On the other hand, freshman Andie Liu has had sexual education curriculum every year since fifth grade. As an elementary school student, she never particularly fancied the unit, but as she grew older, her views changed.

“In fifth grade it was more of not liking it, because everyone thought it was awkward to talk about,” Liu said. “But then ninth grade it’s just more like learning about the science.”

Instead of feeling embarrassed, Liu now feels that sex ed is just as important as any other science unit. In fact, she believes that it’s more relevant since it is crucial in educating students on making smart choices with their bodies.

“[Sex ed] is probably more important than math,” Liu said. “[In] math, a lot a lot of people say, ‘Why am I learning this? I’m not even using it in real life’ … but for sex ed everyone … needs to know about it.”

From unwanted pregnancies to sexually transmitted diseases, Liu and Konanoor both believe that sex ed teaches children valuable information that can’t be found through a simple Google search.

Konanoor hopes that the stigma surrounding sex and everything associated with it will die down, especially since she feels that it is an unavoidable aspect of human life. Yet, Konanoor’s parents are the very people who have never supported discussion of sex and particularly sexuality. Their religious faith and upbringing influenced them to become wary of sex, even scolding Konanoor when she would bring it up in conversations.

“When I came here in eighth grade, I saw so many people around who were confident in themselves and who they were, who identified with some kind of sexuality and who knew what gender they wanted to be,” Konanoor said. “After seeing such people and seeing that they’re just like me … [I realized that] they’re not infecting me, [and] that’s when I started to openly disagree with my parents.”

However, some parents of Fremont Union School District students still hold views similar to Konanoor’s parents, even protesting for sex ed to be pushed back to middle school. On May 2, the FUSD school board decided to eliminate sex ed from fourth to sixth grade.

Biology teacher Lora Lerner strongly disapproves of this decision, and is convinced that many of these parents hold the false belief that their children are too innocent for sex ed.

When Lerner was a child, she was never even given the opportunity to learn about sex ed in school. As a result, she was forced to scavenge for information in books and through friends. Lerner believes that maintaining a mindset of being strongly opposed to sex ed is regressive and says students shouldn’t have to resort to doing their own research.

“I think one thing is to educate parents that we aren’t on opposite sides here,” Lerner said. “We all want our children to make good decisions. We want them to be healthy. We want them to be able to decide when they have children. We want them to have good relationships. So I think partly feelings run high and people don’t understand, and you end up with these ugly situations where they just end up taking the education away completely.”

Although Konanoor admits that the sex ed unit talks about more issues that are more intimate than usual, it’s just another part of the school curriculum that shouldn’t be dismissed.
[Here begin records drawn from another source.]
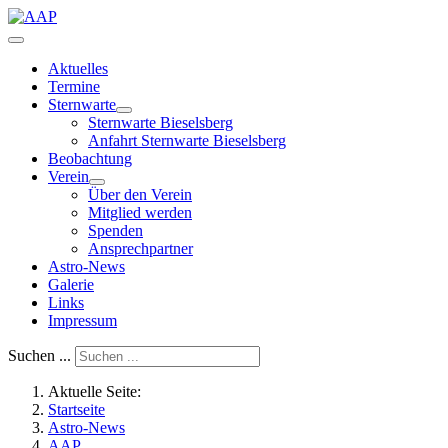
Aktuelles
Termine
Sternwarte
Sternwarte Bieselsberg
Anfahrt Sternwarte Bieselsberg
Beobachtung
Verein
Über den Verein
Mitglied werden
Spenden
Ansprechpartner
Astro-News
Galerie
Links
Impressum
Suchen ...
Aktuelle Seite:
Startseite
Astro-News
AAP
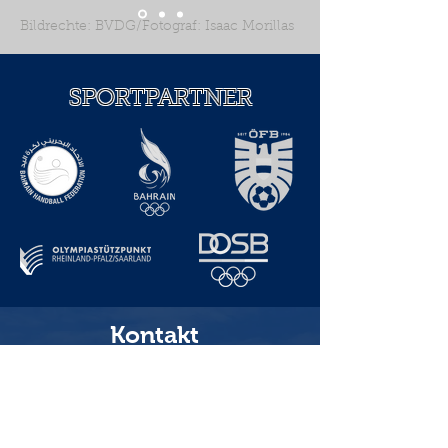
Bildrechte: BVDG/Fotograf: Isaac Morillas
SPORTPARTNER
Kontakt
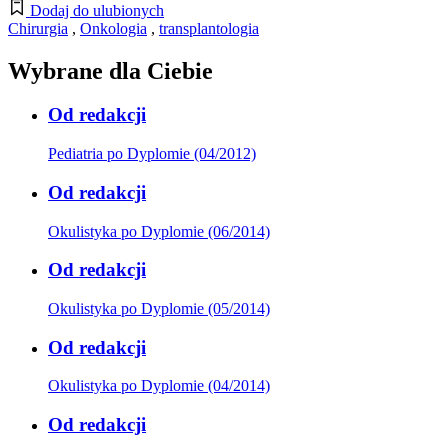
Dodaj do ulubionych
Chirurgia
,
Onkologia
,
transplantologia
Wybrane dla Ciebie
Od redakcji
Pediatria po Dyplomie (04/2012)
Od redakcji
Okulistyka po Dyplomie (06/2014)
Od redakcji
Okulistyka po Dyplomie (05/2014)
Od redakcji
Okulistyka po Dyplomie (04/2014)
Od redakcji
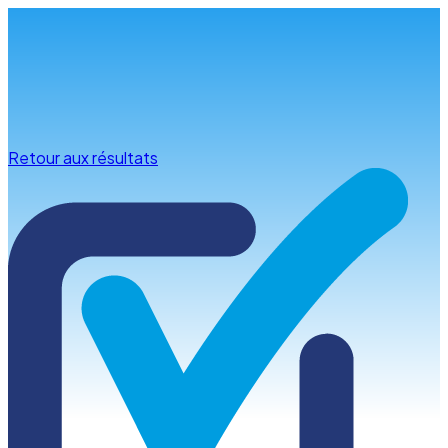
Infos & conseils
Retour aux résultats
“Every single year we should be learning new things and we should be figuring out ourselves because that’s what science is figuring out — yourself [and] what’s around you,” Konanoor said. “Why is sex so different from studying the heart? Why is it so different from studying light? Atoms? Why is that so different?”

Since coming to America, Konanoor has become confident in her belief that sex ed teaches students about one of the most beautiful processes of life. Similarly, Lerner wishes for her teachings to contribute to society becoming more sex-positive.

“It addresses the most vital areas for our life and health and happiness,” Lerner said. “At the end of the day, people care more about having good relationships and being healthy and feeling good and having children when they want to. That is the most meaningful stuff in our lives, and it deserves just as much attention and care as all the other of other stuff that we learn in school.”